The final NRC list should have led to closure, not vexed beginnings

Updated - September 02, 2019 12:28 am IST

The publication of the final National Register of Citizens on Saturday brings no closure to the vexed issue of illegal immigration to Assam yet. Those left out are not foreigners until the tribunals set up to determine their fate pronounce them so. The process could go all the way to the Supreme Court. The Home Ministry has also extended the time to file appeals against exclusion in the Foreigners Tribunal from 60 to 120 days. The point, however, is that the process has yielded an updated register, and a figure. It has had its warts and all even as it left over 1.9 million people staring at statelessness — in a continuing saga of glaring omissions, a serving lawmaker, a former legislator, and retired Army man Mohammad Sanaullah, whose case propelled NRC excesses into the spotlight, did not make the cut.

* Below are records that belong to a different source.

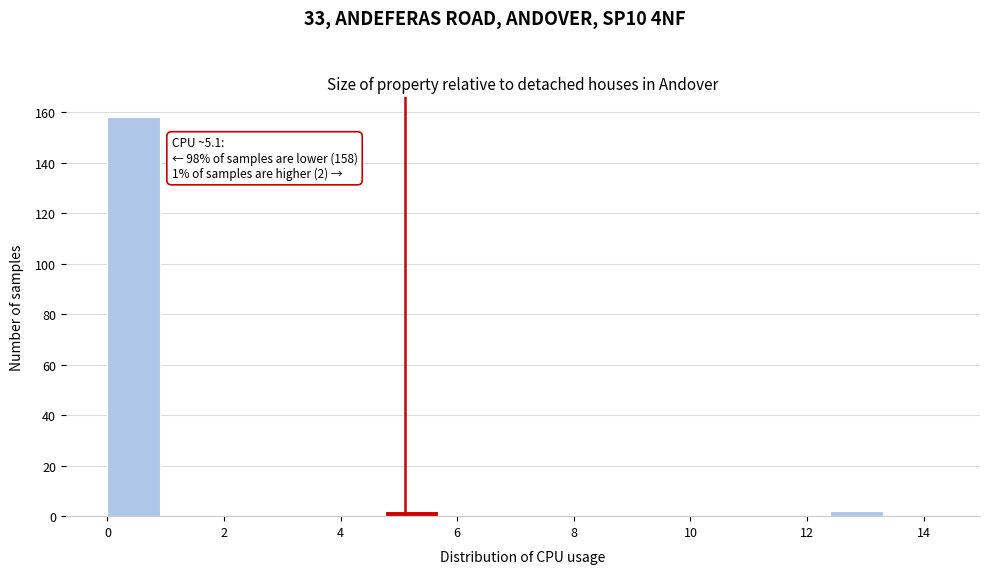

Over which range of the x-axis is the bar tallest?

0.0 to 1.0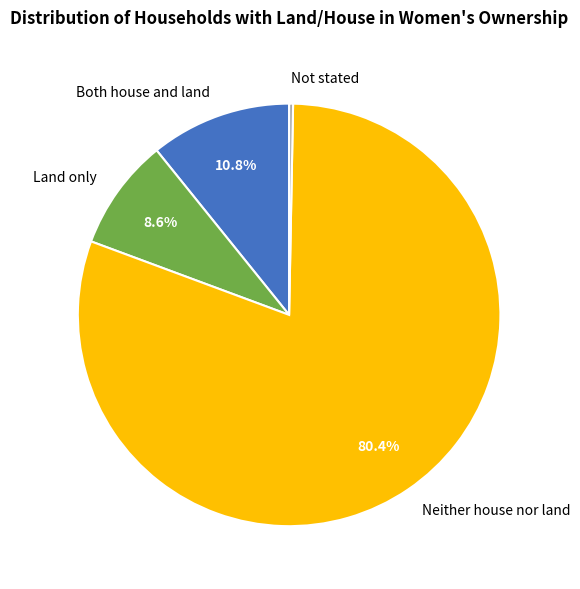

How many segments does this pie chart have?

4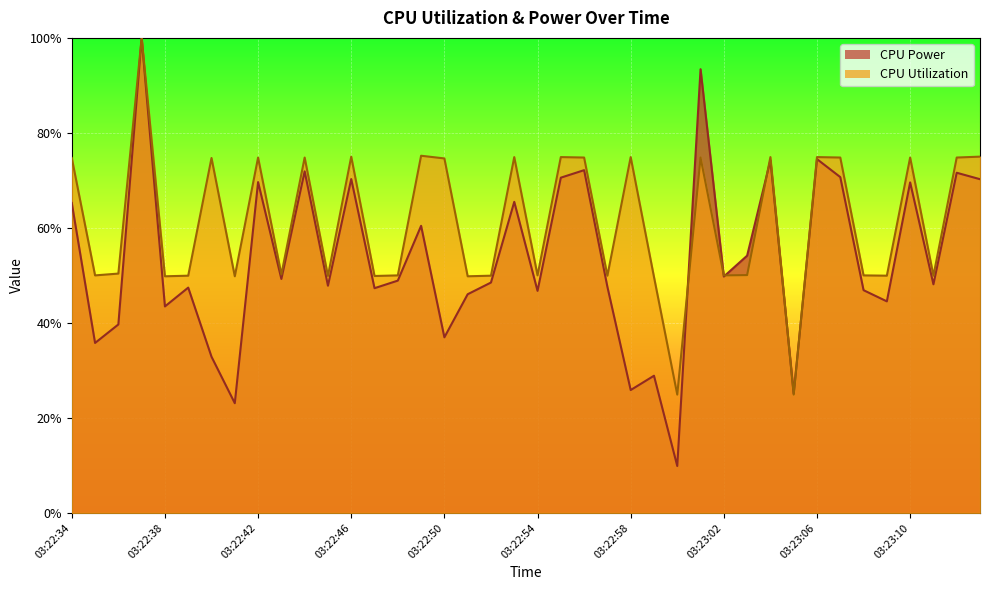

Is it true that CPU Power equals 0.3 at 03:23:03?

False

But protests across the spectrum expressing concern over the excluded, suggest the judiciary-led process was perhaps largely robust and the errors were more procedural than targeted. The State government and many political parties have promised to offer legal help to those excluded, but such assistance should have been forthcoming from the time the updating exercise was rolled out on the ground in 2015. Instead, it was mostly left to sundry organisations and concerned activists to come to the aid of hundreds of thousands oblivious of documentation novelties such as legacy data.

Beyond that lies the question of what to do with those declared illegal aliens once the quasi-judicial process is done and dusted. The administration is readying detention centres, but only a veritable ‘prison state’ can house such numbers. Options being bandied about include instituting a system of work permits, a renewed attempt to nudge Dhaka to take in some of the declared foreigners with appropriate deal sweeteners (though India has thus far maintained that the NRC update is the nation’s internal matter, and Bangladesh has never acknowledged any illegal crossings across its borders), or ‘friendly’ State governments volunteering to share some of the burden. While the Assam Chief Minister struck a temperate tone, the studied silence of the Prime Minister and the Home Minister on publication day is unnerving. Of greater concern is the stance of the de facto No. 2 in the State government, who said that the NRC was no quarter-final, semi-final and final for driving out Bangladeshis and promised “more finals”. The Centre might have a plan in place, but if it is in the form of the Citizenship Amendment Bill to extend citizenship to non-Muslims alone, left after judicial filtration, that would negate the very non-denominational premise of the exercise to identify those who entered the country illegally after the cut-off date of March 24, 1971. While the apex court could still consider limited reverification to satisfy sentiments even though it had rejected the plea in the run-up to final publication, the aim should be to bury the bogey of the Bangladeshi.